Pengalaman culture shock terjadi pada saat awal mahasiswa perantauan memulai
kehidupannya di lingkungan baru dengan perbedaan budaya yang berada di
sekitarnya.
Menyesuaikan dengan hal yang berada di lingkungan tempat baru bukan
hal yang mudah. Menurut Nasir (2012) ketika mahasiswa mencoba menyesuaikan
diri dengan lingkungan sosial baru, perbedaan budaya dapat menyebabkan
masalah baru karena berbedaan budaya asal mereka. Pada saat pertama kali
datang ke negara baru, para mahasiswa harus menghadapi beberapa masalah
dalam proses penyesuaikan di lingkungan sosial dan sistem pendidikan baru.
Masalah yang biasanya dihadapi oleh siswa adalah kesulitan berbahasa atau
komunikasi, akomodasi dan perumahan, penyesuaian terhadap makanan dan
selera lokal, iklim, dan kesulitan dalam hubungan sosial.

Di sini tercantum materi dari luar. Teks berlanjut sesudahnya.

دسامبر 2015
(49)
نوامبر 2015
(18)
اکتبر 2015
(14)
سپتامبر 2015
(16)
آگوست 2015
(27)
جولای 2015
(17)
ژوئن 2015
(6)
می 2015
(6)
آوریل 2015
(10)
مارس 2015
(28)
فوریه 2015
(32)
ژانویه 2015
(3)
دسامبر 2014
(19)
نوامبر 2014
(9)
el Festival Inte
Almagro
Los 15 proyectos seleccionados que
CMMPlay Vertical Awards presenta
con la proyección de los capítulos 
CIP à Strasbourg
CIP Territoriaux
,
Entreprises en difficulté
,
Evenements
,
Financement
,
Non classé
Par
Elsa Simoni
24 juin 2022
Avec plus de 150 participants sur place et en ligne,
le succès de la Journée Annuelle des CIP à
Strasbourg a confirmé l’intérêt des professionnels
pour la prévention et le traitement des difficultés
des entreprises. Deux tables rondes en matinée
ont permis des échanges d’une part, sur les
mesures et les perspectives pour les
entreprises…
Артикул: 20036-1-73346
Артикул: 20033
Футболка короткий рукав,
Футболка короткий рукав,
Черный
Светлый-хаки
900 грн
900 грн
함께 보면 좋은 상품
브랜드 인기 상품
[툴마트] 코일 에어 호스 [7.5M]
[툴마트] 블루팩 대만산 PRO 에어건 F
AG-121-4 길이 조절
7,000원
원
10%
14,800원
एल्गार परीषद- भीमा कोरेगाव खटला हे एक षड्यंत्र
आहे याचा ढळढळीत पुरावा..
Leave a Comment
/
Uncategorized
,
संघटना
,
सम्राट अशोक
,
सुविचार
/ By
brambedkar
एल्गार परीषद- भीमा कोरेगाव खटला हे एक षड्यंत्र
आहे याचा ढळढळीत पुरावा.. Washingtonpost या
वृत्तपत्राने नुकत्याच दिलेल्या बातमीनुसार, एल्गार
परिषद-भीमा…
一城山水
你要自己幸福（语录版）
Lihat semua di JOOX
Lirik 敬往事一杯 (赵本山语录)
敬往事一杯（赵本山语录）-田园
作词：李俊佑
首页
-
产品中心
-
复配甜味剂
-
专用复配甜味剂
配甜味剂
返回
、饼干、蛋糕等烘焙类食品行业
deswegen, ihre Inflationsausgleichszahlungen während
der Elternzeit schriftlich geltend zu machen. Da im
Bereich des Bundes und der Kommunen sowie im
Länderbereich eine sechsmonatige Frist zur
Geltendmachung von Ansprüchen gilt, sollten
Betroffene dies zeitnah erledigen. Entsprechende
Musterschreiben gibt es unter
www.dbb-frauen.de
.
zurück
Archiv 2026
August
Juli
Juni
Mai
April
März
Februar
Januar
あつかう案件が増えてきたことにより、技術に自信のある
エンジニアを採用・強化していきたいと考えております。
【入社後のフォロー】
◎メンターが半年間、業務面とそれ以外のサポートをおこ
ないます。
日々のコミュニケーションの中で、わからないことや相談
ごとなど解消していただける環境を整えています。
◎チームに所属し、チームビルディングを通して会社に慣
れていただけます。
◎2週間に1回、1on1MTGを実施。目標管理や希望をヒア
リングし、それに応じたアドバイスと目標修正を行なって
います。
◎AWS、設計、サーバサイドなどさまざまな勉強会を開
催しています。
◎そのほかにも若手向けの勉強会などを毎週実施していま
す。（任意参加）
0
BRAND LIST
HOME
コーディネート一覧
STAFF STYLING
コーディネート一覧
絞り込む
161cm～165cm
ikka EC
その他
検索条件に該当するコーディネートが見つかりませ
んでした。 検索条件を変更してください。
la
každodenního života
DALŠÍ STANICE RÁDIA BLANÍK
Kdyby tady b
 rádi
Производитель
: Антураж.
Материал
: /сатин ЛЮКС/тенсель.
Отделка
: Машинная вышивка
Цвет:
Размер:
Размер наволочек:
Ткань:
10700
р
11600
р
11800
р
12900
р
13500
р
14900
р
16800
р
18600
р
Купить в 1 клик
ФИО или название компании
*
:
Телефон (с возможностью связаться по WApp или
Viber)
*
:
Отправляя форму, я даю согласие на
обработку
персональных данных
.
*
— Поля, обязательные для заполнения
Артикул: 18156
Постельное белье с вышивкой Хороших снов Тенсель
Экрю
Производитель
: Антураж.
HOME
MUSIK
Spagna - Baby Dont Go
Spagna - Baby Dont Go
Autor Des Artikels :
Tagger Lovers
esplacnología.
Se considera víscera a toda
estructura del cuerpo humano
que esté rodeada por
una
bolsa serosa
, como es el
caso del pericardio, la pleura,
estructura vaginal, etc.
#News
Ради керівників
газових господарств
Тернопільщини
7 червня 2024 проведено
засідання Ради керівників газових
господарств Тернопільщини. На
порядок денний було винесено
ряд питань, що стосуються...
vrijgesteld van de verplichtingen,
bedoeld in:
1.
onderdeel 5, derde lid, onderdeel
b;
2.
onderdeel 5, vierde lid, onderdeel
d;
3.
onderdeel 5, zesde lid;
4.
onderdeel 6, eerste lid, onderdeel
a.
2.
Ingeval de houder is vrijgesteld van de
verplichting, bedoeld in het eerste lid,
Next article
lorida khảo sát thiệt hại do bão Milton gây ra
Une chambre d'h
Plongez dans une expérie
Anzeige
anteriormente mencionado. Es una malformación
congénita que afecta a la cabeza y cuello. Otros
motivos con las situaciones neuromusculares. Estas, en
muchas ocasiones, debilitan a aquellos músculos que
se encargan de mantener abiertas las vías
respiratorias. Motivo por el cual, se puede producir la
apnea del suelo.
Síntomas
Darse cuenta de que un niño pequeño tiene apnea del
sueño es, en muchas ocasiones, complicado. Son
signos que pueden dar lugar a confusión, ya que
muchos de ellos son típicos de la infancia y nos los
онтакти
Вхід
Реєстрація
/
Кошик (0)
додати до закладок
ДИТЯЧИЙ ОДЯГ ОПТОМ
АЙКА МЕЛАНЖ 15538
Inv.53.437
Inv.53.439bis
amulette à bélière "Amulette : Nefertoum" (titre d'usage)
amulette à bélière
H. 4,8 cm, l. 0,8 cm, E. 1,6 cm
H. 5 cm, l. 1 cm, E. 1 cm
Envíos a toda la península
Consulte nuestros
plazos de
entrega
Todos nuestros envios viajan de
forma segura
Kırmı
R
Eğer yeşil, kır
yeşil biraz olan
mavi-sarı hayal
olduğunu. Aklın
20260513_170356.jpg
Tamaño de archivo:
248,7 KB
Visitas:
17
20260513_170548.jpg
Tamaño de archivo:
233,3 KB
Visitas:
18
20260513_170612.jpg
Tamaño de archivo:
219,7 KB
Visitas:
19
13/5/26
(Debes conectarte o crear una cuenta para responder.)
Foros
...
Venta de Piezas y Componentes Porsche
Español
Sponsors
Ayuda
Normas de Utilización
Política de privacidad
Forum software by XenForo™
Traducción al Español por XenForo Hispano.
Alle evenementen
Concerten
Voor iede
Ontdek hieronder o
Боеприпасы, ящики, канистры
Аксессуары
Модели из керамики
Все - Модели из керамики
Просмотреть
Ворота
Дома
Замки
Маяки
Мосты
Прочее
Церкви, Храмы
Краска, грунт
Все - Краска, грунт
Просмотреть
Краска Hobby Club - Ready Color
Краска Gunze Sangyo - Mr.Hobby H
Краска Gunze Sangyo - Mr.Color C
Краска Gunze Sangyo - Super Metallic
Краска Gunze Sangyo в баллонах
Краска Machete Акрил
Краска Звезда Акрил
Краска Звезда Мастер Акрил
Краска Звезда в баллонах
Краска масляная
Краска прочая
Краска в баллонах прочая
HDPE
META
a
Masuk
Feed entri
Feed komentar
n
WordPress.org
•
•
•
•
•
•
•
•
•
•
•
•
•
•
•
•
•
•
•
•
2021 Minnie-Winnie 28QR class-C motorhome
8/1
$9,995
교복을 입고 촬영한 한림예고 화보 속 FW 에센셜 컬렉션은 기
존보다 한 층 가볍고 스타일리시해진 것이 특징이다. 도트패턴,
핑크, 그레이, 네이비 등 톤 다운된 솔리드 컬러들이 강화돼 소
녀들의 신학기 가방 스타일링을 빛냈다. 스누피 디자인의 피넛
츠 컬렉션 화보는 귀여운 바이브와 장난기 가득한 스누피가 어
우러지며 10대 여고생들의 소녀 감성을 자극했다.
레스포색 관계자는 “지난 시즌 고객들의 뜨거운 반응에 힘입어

Namun, literatur menunjukkan bahwa peyesuaian sosial pada mahasiswa
asing yang mengalami perbedaan antara budaya asal dan budaya baru
memungkinkan berdampak besar pada pendidikan mereka, tetapi penelitian
22
sebelumnya menunjukkan bahwa mahasiswa asing mengambil pendekatan positif
untuk mengatasi semua kesulitan yang dialami dan mereka memiliki kemampuan
untuk menyesuaikan diri dengan lingkungan baru, seperti penelitian yang
dilakukan oleh Sarwaria, Ibrahima, dan Abdul Aziz (2014) menyatakaan bahwa
interaksi antara mahasiswa dari berbagai budaya, kebangsaan dan etnis membantu
mereka untuk mempelajari beberapa informasi tentang budaya baru dan
meningkatkan kemampuan komunikasi mereka. Situs jejaring sosial membantu
untuk memelihara hubungan pertemanan di Indonesia, membantu penyesuaian
diri dan berbagi pengalaman kultural seperti menghadapi stereotipe atau mencari
makanan halal dan tempat sholat. Situs jejaring sosial digunakan untuk berbagi
informasi tentang Islam dan cara menyesuaikan Muslim di lingkungan non-
muslim (Nuraryo, 2014). Hal ini menunjukan bahwa beberapa hal diantaranya
ketidakmampuan mahasiswa yang menyebabkan proses penyesuaian mahasiswa
asing dengan lingkungan barunya. Lingkungan baru merupakan sebuah stimulus
bagi seseorang yang terkadang mampu menjadi salah satu penyebab hambatan
dalam penyesuaian diri. Begitu pula halnya dengan mahasiswa yang baru
mengenal lingkungan perguruan tinggi, dimana lingkungan ini memiliki
karakteristik yang berbeda dengan sebelumnya.
C. Pertanyaan penelitian
1) Bagaimana proses penyesuaian sosial mahasiswa asing?
2) Faktor-faktor apa yang mempengaruhi penyesuaian sosial mahasiswa asing?